→ **Task objective**: Repeat verbatim every line from the start of the rows through the line containing "eigenen künstlerischen Handeln", including both the first line and that one.
** Opening Input material block **
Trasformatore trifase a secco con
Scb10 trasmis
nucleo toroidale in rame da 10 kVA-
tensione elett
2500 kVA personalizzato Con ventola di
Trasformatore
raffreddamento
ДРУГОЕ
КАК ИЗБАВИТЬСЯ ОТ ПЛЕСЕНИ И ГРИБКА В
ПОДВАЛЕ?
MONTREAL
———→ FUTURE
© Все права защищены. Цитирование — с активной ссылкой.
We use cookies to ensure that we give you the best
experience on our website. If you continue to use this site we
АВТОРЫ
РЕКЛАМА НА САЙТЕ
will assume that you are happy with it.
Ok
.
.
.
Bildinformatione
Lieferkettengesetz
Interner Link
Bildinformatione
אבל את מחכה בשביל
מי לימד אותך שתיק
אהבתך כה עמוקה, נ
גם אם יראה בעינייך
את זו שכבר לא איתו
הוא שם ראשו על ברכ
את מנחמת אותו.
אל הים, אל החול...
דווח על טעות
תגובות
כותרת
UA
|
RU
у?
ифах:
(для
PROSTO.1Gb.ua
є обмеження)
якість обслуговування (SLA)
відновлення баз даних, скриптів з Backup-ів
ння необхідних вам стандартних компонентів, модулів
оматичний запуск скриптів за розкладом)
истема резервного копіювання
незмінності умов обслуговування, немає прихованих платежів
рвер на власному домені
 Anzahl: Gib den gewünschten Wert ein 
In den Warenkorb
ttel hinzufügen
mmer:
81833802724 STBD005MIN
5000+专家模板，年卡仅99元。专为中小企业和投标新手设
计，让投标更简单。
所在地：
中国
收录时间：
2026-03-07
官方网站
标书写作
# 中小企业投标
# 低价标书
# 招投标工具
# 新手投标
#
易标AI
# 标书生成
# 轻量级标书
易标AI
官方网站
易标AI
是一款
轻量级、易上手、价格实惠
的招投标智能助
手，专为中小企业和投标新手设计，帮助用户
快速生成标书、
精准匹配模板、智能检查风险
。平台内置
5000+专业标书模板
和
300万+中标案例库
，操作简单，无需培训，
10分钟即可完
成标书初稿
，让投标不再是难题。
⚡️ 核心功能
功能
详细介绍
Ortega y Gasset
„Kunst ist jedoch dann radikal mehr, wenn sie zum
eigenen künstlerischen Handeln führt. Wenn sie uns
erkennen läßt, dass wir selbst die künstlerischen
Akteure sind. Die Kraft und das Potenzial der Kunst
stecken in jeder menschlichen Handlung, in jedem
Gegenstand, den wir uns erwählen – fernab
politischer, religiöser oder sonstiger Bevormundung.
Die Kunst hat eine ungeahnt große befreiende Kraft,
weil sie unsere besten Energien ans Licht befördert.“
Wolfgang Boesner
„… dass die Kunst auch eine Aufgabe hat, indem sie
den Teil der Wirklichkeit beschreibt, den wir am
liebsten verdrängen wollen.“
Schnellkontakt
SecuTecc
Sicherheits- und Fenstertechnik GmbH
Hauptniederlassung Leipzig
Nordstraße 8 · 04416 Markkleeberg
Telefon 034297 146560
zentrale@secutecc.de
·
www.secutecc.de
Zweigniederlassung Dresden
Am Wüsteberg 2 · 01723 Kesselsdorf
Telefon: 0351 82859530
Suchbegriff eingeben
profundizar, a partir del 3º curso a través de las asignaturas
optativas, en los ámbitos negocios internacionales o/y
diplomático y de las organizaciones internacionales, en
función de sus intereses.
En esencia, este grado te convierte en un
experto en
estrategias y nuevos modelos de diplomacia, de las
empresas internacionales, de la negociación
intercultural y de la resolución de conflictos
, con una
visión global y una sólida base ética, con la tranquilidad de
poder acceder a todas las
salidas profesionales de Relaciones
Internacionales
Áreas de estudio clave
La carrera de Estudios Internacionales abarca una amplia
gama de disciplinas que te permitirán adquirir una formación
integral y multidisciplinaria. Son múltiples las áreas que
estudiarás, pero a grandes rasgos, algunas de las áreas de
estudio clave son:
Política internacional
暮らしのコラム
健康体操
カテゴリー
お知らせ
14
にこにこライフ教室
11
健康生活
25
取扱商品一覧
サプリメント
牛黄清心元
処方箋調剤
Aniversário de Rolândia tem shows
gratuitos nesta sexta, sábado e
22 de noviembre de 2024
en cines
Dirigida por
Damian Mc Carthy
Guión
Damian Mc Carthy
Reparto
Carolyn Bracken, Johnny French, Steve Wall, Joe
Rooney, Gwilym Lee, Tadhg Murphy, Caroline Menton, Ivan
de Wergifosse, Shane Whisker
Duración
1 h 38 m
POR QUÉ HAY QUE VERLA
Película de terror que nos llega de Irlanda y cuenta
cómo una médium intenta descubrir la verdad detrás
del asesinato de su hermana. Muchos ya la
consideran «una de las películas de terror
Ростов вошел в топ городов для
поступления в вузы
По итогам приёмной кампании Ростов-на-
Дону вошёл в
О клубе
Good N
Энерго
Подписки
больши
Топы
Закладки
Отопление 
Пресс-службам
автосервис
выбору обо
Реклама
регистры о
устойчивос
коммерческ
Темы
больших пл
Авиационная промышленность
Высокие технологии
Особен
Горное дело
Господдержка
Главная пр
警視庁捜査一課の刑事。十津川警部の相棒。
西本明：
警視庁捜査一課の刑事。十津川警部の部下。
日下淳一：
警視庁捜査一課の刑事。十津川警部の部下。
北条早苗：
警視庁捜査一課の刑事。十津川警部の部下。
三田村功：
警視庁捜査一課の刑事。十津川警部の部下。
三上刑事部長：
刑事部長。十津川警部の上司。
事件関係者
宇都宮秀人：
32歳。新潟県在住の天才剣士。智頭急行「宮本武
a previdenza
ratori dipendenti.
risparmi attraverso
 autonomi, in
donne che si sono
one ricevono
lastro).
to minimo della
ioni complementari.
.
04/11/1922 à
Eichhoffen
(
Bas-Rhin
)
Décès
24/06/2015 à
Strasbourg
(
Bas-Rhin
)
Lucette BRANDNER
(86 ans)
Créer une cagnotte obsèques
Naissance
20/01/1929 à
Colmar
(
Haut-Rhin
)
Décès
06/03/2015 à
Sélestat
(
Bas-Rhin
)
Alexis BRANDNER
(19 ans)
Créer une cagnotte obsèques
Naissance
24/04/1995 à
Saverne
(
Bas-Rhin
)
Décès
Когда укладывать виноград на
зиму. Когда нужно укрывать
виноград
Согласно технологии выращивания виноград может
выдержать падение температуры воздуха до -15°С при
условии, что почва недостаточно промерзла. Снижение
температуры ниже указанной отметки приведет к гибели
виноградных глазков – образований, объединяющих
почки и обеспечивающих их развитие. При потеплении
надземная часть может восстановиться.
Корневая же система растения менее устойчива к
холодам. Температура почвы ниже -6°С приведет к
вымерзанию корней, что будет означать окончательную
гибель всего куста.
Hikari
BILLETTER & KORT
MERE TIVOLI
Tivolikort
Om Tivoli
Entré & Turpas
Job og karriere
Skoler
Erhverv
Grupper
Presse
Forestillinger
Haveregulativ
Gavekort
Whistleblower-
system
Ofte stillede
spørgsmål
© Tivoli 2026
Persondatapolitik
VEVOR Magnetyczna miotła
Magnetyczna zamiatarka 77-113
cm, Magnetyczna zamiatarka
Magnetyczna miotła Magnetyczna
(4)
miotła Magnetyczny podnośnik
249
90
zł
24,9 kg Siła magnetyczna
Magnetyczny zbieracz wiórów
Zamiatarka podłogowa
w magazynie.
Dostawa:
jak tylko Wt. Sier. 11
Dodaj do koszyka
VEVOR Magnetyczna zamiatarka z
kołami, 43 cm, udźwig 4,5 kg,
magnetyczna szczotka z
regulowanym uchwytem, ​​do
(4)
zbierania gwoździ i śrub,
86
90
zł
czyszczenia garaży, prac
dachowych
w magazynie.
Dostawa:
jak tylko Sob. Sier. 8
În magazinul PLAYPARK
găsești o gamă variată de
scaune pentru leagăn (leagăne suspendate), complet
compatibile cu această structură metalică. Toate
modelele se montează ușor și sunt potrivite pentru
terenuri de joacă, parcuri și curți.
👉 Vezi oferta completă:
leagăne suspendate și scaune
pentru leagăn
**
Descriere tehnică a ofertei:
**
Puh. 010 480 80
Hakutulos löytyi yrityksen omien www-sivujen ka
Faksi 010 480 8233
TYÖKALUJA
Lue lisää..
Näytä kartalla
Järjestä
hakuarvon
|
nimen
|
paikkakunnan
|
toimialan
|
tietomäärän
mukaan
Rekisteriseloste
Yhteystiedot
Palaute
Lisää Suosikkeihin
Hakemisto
** Closing Input material block **
→ **Response to the exercise**:
Trasformatore trifase a secco con
Scb10 trasmis
nucleo toroidale in rame da 10 kVA-
tensione elett
2500 kVA personalizzato Con ventola di
Trasformatore
raffreddamento
ДРУГОЕ
КАК ИЗБАВИТЬСЯ ОТ ПЛЕСЕНИ И ГРИБКА В
ПОДВАЛЕ?
MONTREAL
———→ FUTURE
© Все права защищены. Цитирование — с активной ссылкой.
We use cookies to ensure that we give you the best
experience on our website. If you continue to use this site we
АВТОРЫ
РЕКЛАМА НА САЙТЕ
will assume that you are happy with it.
Ok
.
.
.
Bildinformatione
Lieferkettengesetz
Interner Link
Bildinformatione
אבל את מחכה בשביל
מי לימד אותך שתיק
אהבתך כה עמוקה, נ
גם אם יראה בעינייך
את זו שכבר לא איתו
הוא שם ראשו על ברכ
את מנחמת אותו.
אל הים, אל החול...
דווח על טעות
תגובות
כותרת
UA
|
RU
у?
ифах:
(для
PROSTO.1Gb.ua
є обмеження)
якість обслуговування (SLA)
відновлення баз даних, скриптів з Backup-ів
ння необхідних вам стандартних компонентів, модулів
оматичний запуск скриптів за розкладом)
истема резервного копіювання
незмінності умов обслуговування, немає прихованих платежів
рвер на власному домені
 Anzahl: Gib den gewünschten Wert ein 
In den Warenkorb
ttel hinzufügen
mmer:
81833802724 STBD005MIN
5000+专家模板，年卡仅99元。专为中小企业和投标新手设
计，让投标更简单。
所在地：
中国
收录时间：
2026-03-07
官方网站
标书写作
# 中小企业投标
# 低价标书
# 招投标工具
# 新手投标
#
易标AI
# 标书生成
# 轻量级标书
易标AI
官方网站
易标AI
是一款
轻量级、易上手、价格实惠
的招投标智能助
手，专为中小企业和投标新手设计，帮助用户
快速生成标书、
精准匹配模板、智能检查风险
。平台内置
5000+专业标书模板
和
300万+中标案例库
，操作简单，无需培训，
10分钟即可完
成标书初稿
，让投标不再是难题。
⚡️ 核心功能
功能
详细介绍
Ortega y Gasset
„Kunst ist jedoch dann radikal mehr, wenn sie zum
eigenen künstlerischen Handeln führt. Wenn sie uns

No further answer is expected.